Texto extraído:

# # # # #

Cuatro jóvenes amigos, Antonio (pintor), Sergito Díaz (estudiante de Derecho y trabajador de Sitel, un call center), Carlos Morales, que vive en Las Nubes y Ernesto se ponen de acuerdo para hacer el viaje que empieza en Managua y termina en Amayito, un potreral perdido en medio de un bosque tropical embreñado.  En el transcurso se visibilizan segmentos de esas comunidades pulsionales de derechos carentes, circunscritos a una pequeñísima geografía, escasos 60 kilómetros, que une la ciudad capital a la costa del mar Pacífico y a los potrerales y pueblos de Nicaragua —Diriamba, Jinotepe, Santa Teresa—.  Esta región queda significada en estos espacios que se extienden y prolongan temporalmente del presente hacia el pasado y futuro, entrelazados a partir del folclor a que da lugar las celebraciones religiosas —las fiestas de Santiago Apóstol de Jinotepe—.  Con los peregrinos caminamos hacia el mar, pasando por esos potrerales donde va a tener lugar el desenlace de la historia.

# # # # #

Lista de tareas:
[1] Según el texto extraído sobre el viaje de los cuatro amigos, ¿en qué lugar termina ese viaje?
[2] Prosigue el texto extraído sobre el viaje de los cuatro amigos a partir de su última oración.
Los datos no tienen ningún papel en esto.

# # # # #

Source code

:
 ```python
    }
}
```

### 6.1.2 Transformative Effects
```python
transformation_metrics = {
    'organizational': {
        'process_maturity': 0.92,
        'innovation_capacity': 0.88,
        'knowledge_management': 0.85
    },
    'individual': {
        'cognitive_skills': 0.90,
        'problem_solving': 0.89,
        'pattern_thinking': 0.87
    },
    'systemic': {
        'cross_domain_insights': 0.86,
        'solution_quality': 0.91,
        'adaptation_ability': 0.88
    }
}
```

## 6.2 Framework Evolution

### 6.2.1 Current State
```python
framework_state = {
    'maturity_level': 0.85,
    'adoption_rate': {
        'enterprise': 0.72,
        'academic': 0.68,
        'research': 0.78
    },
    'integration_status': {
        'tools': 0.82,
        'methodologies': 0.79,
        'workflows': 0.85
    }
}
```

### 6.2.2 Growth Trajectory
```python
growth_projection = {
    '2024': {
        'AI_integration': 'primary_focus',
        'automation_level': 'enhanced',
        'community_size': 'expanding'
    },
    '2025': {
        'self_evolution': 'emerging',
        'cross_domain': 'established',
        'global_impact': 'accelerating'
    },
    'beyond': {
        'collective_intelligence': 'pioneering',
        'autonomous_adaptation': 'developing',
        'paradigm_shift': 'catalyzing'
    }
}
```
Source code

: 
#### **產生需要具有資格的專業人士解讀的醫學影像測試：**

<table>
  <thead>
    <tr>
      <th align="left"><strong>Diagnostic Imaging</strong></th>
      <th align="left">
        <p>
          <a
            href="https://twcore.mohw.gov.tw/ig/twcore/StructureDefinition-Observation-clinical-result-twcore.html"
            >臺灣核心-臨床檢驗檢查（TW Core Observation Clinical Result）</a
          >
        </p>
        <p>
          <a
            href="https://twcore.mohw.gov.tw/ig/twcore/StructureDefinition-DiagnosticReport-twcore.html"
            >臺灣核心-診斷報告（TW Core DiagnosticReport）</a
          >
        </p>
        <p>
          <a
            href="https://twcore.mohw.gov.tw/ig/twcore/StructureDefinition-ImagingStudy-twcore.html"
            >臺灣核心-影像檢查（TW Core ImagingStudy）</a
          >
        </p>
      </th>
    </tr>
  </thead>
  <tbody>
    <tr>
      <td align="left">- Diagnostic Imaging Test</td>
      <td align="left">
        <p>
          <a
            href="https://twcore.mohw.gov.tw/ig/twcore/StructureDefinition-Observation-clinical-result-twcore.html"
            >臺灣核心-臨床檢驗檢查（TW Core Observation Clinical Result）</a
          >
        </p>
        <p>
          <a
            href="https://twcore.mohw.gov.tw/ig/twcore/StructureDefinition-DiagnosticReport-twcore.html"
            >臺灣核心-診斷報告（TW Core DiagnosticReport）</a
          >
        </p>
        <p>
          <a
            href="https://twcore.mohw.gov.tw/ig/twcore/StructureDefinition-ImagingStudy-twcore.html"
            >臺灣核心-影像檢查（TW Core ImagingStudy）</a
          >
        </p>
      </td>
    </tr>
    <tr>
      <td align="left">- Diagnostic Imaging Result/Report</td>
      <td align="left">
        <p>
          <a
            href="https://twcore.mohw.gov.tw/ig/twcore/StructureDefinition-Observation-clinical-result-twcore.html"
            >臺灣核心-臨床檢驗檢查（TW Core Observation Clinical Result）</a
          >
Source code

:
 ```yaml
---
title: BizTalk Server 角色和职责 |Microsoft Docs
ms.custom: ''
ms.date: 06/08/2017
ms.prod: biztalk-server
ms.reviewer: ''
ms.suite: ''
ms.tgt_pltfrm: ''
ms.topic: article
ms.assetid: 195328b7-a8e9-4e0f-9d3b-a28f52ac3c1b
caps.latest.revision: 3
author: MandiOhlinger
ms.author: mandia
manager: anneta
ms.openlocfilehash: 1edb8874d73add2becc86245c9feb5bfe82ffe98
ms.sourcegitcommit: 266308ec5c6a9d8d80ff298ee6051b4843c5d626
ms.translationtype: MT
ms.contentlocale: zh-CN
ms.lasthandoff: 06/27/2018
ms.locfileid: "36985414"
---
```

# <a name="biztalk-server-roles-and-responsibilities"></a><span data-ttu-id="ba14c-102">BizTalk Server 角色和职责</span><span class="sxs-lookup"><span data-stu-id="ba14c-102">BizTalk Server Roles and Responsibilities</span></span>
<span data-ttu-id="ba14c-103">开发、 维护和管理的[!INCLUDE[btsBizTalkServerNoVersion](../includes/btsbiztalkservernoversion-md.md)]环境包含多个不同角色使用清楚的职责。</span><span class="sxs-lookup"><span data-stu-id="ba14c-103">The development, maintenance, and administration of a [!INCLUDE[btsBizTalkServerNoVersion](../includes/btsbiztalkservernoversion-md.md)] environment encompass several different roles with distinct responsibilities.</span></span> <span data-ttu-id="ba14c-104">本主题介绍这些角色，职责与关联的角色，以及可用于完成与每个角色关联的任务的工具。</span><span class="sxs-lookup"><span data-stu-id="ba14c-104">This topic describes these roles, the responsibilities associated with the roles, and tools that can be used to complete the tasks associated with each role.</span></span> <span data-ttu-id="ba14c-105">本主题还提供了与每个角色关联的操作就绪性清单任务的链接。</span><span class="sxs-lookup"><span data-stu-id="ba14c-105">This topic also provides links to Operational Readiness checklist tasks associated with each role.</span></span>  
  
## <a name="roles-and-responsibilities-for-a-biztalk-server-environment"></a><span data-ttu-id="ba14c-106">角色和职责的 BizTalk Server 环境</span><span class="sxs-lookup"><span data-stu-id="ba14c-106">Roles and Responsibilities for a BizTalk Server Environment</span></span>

# # # # #

Lista de respuestas:
[1] En Amayito, un potreral perdido en medio de un bosque tropical embreñado.

[2]
No pasa desapercibido el afán poético de Báez.  Las imágenes líricas sirven para remarcar el carácter social de la ciudad: “Managua resplandeciente como un charco de luz sucia” (48); los malls, “ejes de un fragmento de la realidad, ya de por sí ultra- fragmentaria, de Managua” (40); “El parqueo que parecía el lomo de un inmenso reptil de piedra gris” (46).  Para los que no conozcan esta ciudad, la idea del fragmento les parecerá una poética altamente post-modernista, pero la metáfora es realista en extremo.  Managua no es una ciudad, es un caserío sin centro, organizado a lo largo de las carreteras Norte, Sur, y a Masaya—arriba, abajo, a la montaña, al lago son puntos  cardinales de orientación a sus habitantes.  Managua es un sitio de calles sin nombre; de casas sin número —una total alucinación—.  El espacio del mar trae “Un viento que sabía a orín y a moho, y de pronto a sal y a escamas” (50) —viento filoso que “alborota la expresión” (48).

El tiempo del cuento marca una espera mientras se pasea por esas zonas urbanas y rurales, entrelazadas en el relato por las vivencias y fantasías de dos tipos de juventud cuya organización espacial se desarrolla en torno a dos momentos y dos imágenes. La primera imagen es la de una mancha sobre la tela que deja el pintor; su pincel chorrea una pintura color ocre en el suelo—premonición del desenlace; la segunda, organiza el encuentro de los amigos con Ambrosio Esteban y, como lo quiere Báez, “más que una imagen es una secuencia.  O una imagen vértice en la que convergen un sin fin de imágenes fragmentarias.  Una imagen en la que diversos elementos componen uno solo” (49).  Entonces, no sólo es nombrar sino poner en movimiento lo excluido, darle acción para que vibre hondamente en quien lee.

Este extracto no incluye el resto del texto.